» **Aim of the exercise**
Could you retype exactly the lines below between the one holding "A Commission-approved methodology" and the one holding "78 | RTI/BARC/2019/02/4617", inclusive, leaving out any pictures?

» **Dataset**
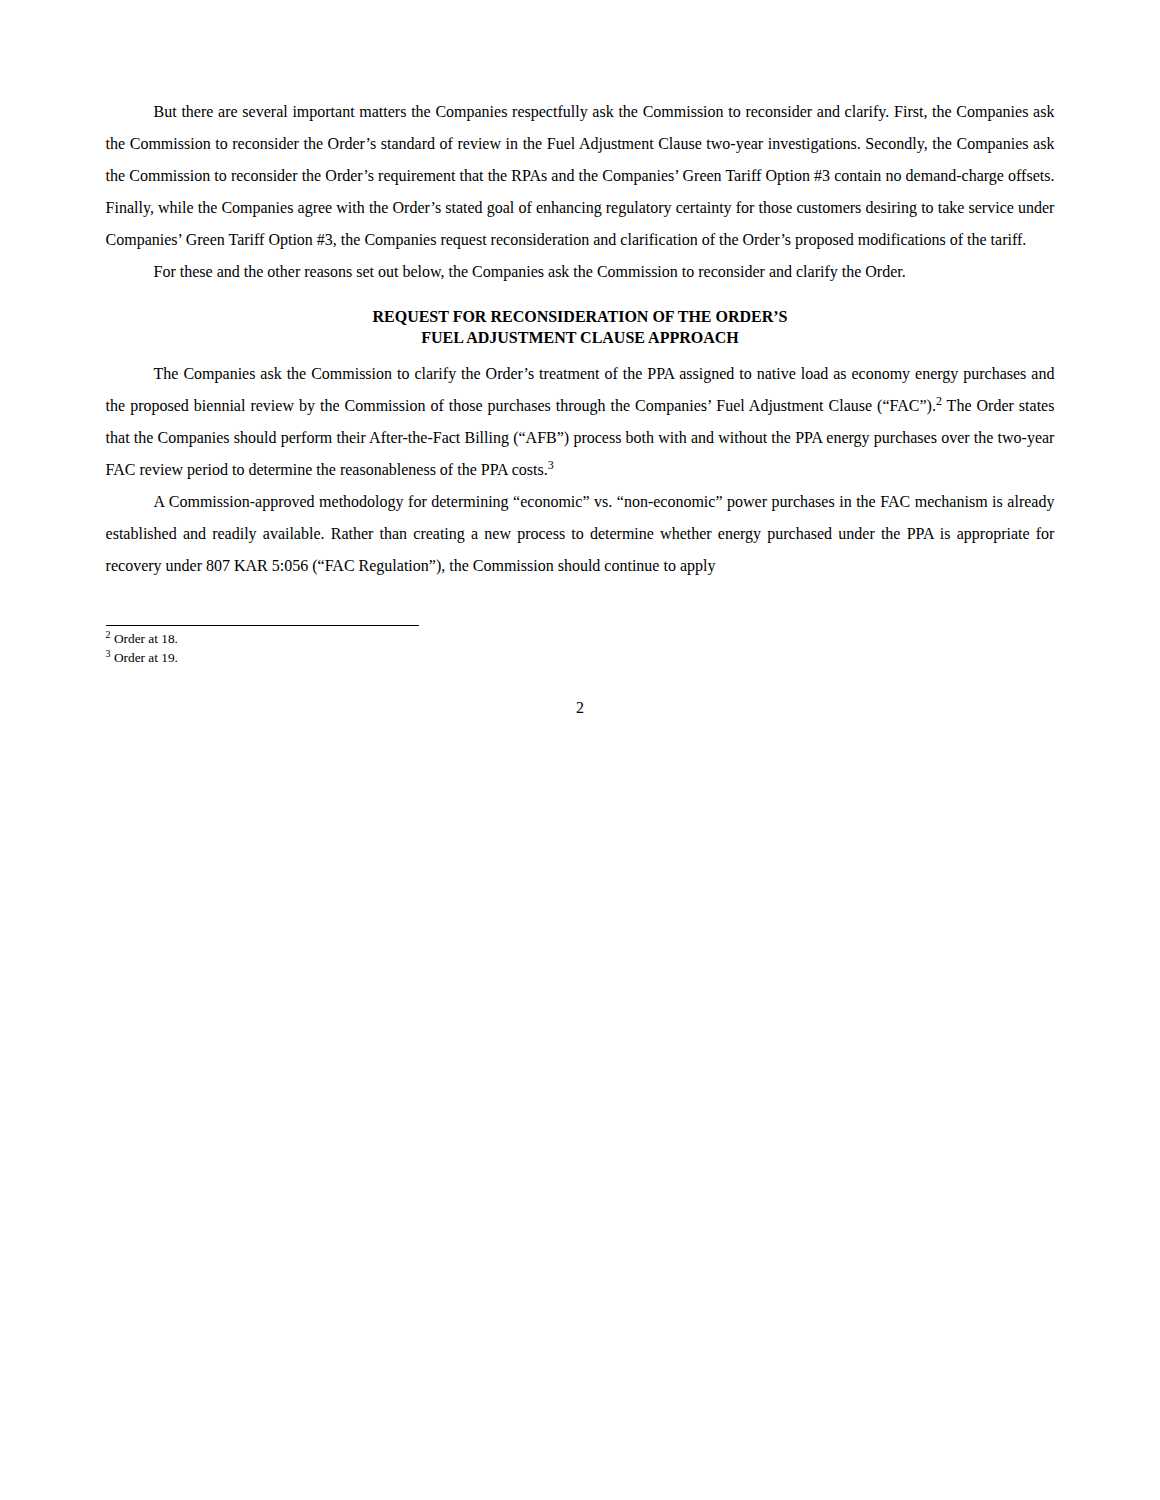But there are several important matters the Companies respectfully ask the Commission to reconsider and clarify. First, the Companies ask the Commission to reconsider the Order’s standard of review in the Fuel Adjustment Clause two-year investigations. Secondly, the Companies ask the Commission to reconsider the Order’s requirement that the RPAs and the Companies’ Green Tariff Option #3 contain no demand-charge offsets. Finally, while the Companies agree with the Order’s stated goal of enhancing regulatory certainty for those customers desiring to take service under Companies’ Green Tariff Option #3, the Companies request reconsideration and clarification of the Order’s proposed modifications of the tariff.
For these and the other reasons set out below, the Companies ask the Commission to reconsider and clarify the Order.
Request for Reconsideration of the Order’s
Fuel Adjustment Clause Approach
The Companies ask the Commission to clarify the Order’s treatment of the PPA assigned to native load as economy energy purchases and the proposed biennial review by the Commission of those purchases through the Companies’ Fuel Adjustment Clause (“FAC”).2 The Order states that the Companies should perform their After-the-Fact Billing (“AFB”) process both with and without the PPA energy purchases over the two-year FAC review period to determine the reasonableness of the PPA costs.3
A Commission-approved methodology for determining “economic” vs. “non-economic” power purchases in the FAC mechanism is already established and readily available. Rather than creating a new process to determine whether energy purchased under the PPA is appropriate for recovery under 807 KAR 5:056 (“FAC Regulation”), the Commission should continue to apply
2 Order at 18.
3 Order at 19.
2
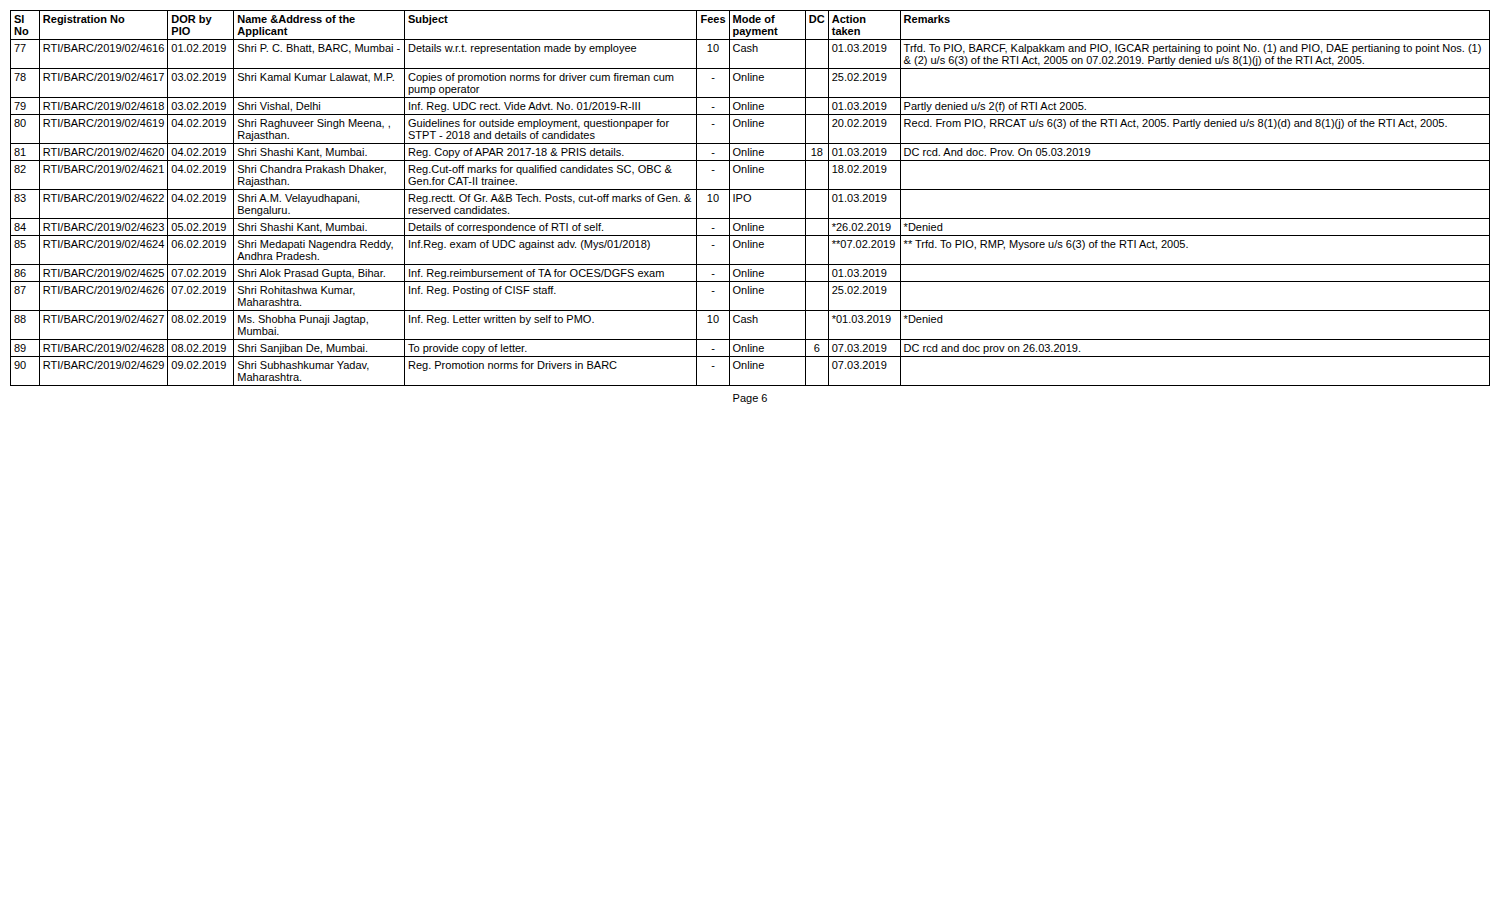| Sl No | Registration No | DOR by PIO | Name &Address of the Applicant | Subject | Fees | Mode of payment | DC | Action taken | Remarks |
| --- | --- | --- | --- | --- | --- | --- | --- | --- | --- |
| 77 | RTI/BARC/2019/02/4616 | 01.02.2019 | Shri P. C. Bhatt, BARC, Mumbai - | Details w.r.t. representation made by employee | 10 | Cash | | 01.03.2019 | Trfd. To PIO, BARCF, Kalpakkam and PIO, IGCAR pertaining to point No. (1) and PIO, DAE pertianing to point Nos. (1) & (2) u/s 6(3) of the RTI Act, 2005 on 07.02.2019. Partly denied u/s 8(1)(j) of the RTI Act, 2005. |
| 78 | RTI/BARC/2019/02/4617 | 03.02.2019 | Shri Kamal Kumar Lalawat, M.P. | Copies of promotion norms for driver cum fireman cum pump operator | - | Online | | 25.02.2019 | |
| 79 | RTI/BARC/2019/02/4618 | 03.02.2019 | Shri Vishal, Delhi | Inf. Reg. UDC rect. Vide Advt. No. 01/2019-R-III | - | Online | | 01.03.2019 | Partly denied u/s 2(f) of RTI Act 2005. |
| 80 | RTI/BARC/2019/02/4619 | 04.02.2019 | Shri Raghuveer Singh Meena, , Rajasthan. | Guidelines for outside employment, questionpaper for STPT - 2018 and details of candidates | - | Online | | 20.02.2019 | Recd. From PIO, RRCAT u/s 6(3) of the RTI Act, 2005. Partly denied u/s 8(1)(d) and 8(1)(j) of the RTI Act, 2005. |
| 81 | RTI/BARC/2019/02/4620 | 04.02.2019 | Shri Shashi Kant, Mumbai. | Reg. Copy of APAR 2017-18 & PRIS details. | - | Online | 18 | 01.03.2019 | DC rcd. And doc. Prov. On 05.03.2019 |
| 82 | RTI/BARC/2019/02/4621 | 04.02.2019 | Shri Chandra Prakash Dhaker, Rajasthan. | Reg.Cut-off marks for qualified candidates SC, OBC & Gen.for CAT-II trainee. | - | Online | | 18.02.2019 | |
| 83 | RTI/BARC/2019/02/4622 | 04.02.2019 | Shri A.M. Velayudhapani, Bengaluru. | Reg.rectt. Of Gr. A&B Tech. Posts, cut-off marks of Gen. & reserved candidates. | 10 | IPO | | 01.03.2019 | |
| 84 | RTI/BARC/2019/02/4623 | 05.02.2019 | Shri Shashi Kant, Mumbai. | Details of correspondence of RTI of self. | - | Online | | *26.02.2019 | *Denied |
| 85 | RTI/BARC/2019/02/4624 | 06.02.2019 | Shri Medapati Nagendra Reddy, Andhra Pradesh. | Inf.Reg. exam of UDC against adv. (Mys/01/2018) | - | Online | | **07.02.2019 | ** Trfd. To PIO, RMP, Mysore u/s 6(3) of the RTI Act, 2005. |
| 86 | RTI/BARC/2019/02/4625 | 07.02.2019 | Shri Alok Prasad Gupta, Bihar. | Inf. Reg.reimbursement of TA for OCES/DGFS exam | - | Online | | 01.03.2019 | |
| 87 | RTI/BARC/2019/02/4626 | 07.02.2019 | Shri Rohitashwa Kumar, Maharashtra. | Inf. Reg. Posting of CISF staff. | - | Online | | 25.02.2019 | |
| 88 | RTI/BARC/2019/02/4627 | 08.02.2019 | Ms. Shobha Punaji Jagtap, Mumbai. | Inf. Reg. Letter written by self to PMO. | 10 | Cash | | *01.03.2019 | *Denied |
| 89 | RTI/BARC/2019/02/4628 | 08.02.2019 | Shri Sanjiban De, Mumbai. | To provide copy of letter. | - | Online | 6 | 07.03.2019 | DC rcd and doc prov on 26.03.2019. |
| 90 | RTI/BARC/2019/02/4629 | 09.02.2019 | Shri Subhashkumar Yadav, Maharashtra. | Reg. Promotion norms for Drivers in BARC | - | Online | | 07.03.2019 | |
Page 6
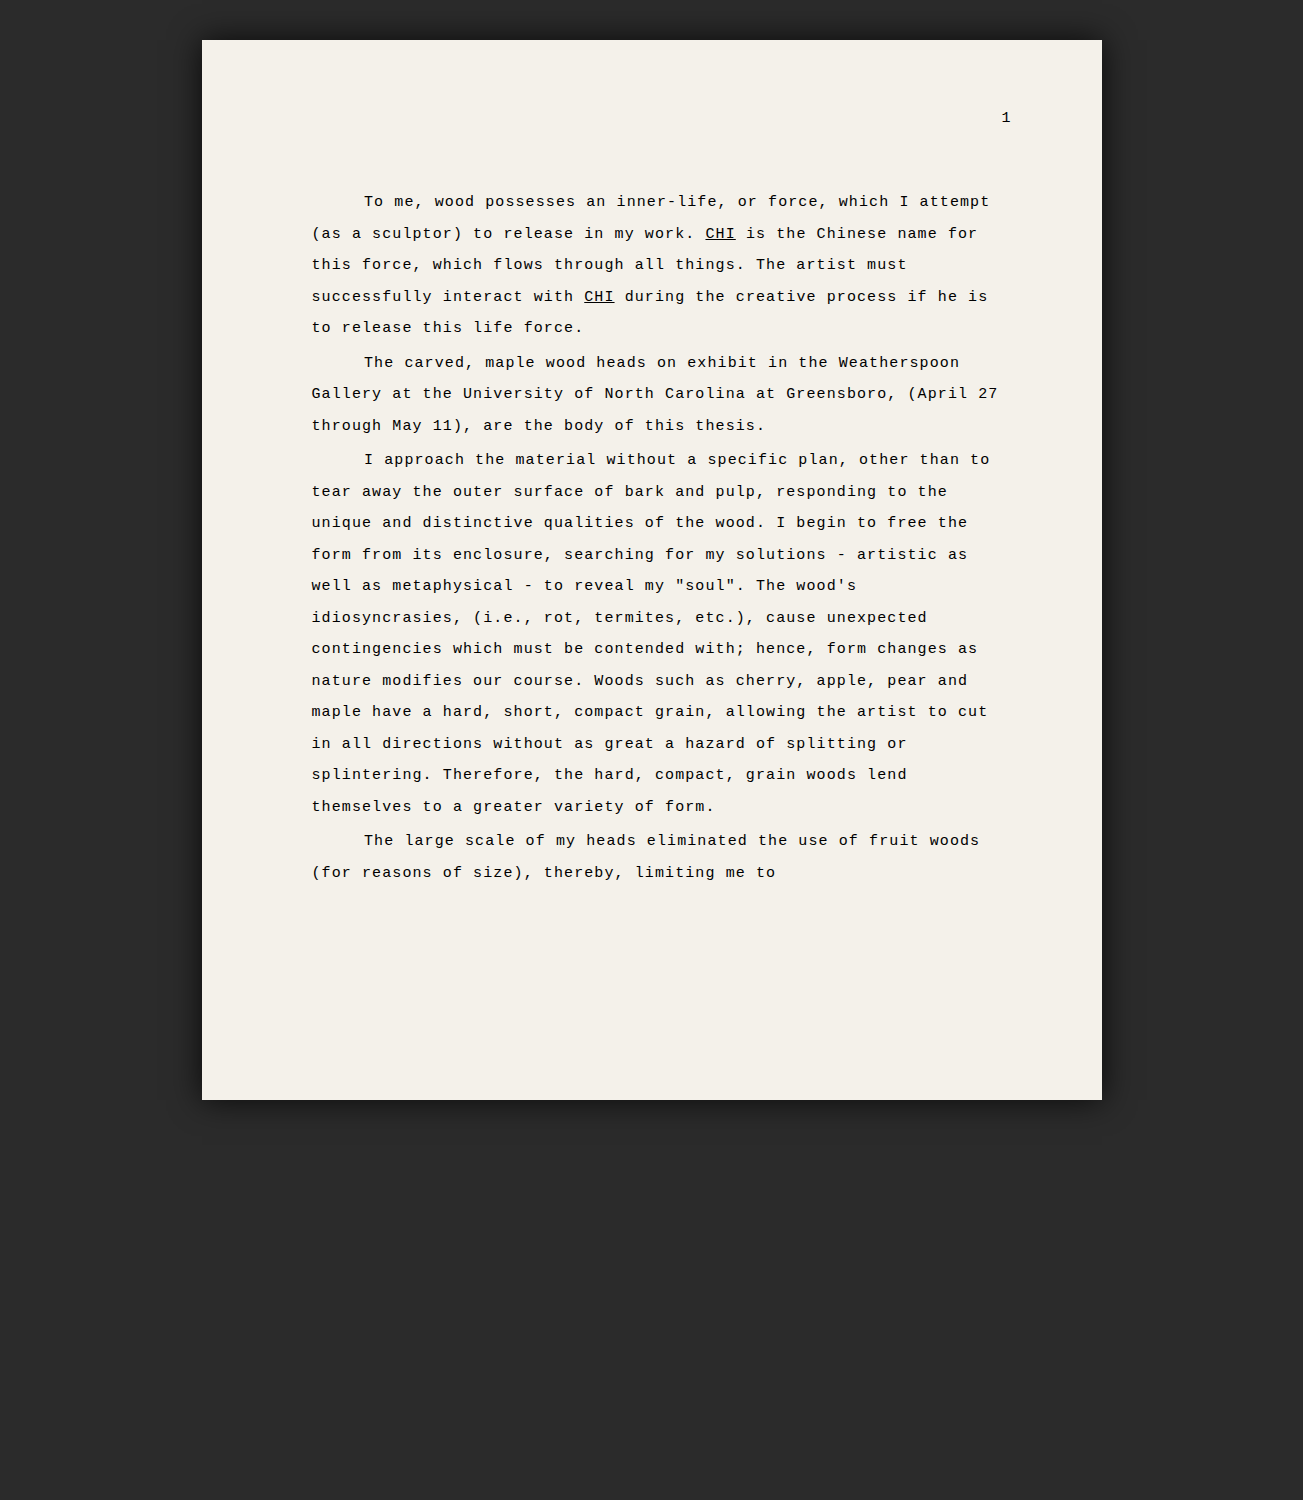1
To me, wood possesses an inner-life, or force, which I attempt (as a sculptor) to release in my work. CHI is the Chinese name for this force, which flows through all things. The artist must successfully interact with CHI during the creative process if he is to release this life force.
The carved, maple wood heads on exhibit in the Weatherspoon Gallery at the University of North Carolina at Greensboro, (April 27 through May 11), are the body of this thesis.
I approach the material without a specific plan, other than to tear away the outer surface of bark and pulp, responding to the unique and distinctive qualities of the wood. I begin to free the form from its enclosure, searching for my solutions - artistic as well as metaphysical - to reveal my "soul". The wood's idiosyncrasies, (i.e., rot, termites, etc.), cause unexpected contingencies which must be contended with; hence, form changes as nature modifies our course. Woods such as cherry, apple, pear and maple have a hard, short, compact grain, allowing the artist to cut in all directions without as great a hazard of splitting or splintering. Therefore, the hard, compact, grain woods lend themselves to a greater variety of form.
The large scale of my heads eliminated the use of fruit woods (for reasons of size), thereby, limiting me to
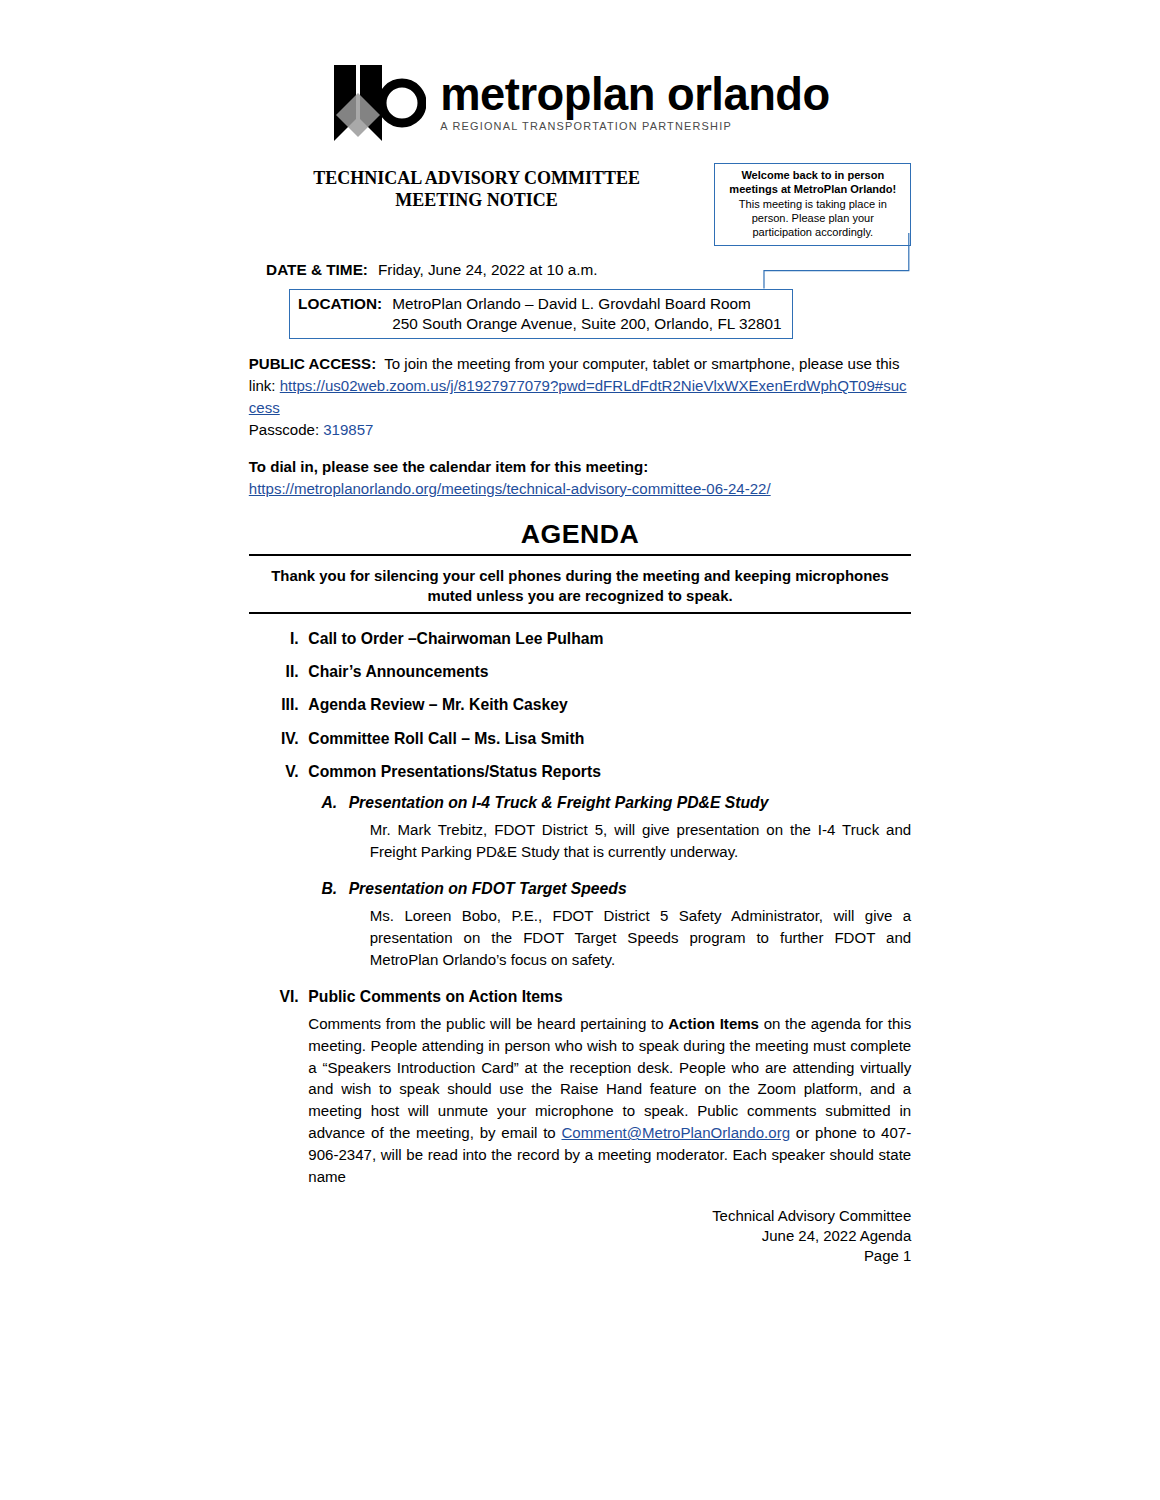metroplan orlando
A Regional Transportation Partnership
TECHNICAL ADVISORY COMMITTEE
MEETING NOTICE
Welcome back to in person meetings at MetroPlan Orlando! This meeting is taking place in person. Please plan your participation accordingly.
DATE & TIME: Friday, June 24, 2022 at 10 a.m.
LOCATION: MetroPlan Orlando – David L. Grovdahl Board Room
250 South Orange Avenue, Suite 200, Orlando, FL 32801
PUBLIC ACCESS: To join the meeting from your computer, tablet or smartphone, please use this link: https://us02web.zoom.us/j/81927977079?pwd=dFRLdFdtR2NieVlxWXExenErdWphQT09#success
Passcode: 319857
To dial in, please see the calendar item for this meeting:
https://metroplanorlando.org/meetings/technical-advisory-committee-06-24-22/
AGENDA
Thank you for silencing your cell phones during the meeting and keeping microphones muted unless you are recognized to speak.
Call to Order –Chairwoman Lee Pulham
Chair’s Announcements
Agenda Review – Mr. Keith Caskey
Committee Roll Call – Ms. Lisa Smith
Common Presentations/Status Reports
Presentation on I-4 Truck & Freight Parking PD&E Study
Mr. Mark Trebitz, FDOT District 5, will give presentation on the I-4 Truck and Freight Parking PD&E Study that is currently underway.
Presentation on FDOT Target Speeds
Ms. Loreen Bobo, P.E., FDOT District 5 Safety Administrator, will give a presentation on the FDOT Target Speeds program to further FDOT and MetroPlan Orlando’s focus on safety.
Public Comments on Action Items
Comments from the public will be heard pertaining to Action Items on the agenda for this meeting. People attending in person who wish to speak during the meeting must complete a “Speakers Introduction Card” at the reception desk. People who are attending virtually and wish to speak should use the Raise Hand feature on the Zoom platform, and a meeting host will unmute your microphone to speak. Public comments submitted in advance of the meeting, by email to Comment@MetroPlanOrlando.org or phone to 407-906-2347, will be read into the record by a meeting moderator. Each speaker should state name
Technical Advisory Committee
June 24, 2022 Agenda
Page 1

» **Reply**
A Commission-approved methodology for determining “economic” vs. “non-economic” power purchases in the FAC mechanism is already established and readily available. Rather than creating a new process to determine whether energy purchased under the PPA is appropriate for recovery under 807 KAR 5:056 (“FAC Regulation”), the Commission should continue to apply
2 Order at 18.
3 Order at 19.
2
| Sl No | Registration No | DOR by PIO | Name &Address of the Applicant | Subject | Fees | Mode of payment | DC | Action taken | Remarks |
| --- | --- | --- | --- | --- | --- | --- | --- | --- | --- |
| 77 | RTI/BARC/2019/02/4616 | 01.02.2019 | Shri P. C. Bhatt, BARC, Mumbai - | Details w.r.t. representation made by employee | 10 | Cash | | 01.03.2019 | Trfd. To PIO, BARCF, Kalpakkam and PIO, IGCAR pertaining to point No. (1) and PIO, DAE pertianing to point Nos. (1) & (2) u/s 6(3) of the RTI Act, 2005 on 07.02.2019. Partly denied u/s 8(1)(j) of the RTI Act, 2005. |
| 78 | RTI/BARC/2019/02/4617 | 03.02.2019 | Shri Kamal Kumar Lalawat, M.P. | Copies of promotion norms for driver cum fireman cum pump operator | - | Online | | 25.02.2019 | |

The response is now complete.